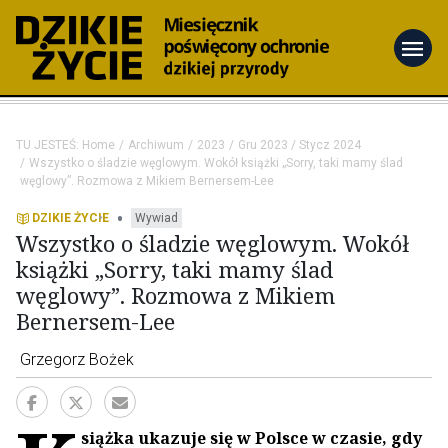
menu
TU JESTEŚ:
Home
Archiwum
2023
Gru 2023 / Stycz 2024
Wszystko o śladzie węglowym. Wokół książki „Sorry, taki mamy ślad
węglowy”. Rozmowa z Mikiem Bernersem-Lee
•
DZIKIE ŻYCIE
Wywiad
Wszystko o śladzie węglowym. Wokół
książki „Sorry, taki mamy ślad
węglowy”. Rozmowa z Mikiem
Bernersem-Lee
Grzegorz Bożek
siążka ukazuje się w Polsce w czasie, gdy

**********

PROMPT =>
Search the listing for the word "śladzie". Copy every line in which it occurs.

OUTPUT =>
Wszystko o śladzie węglowym. Wokół książki „Sorry, taki mamy ślad
Wszystko o śladzie węglowym. Wokół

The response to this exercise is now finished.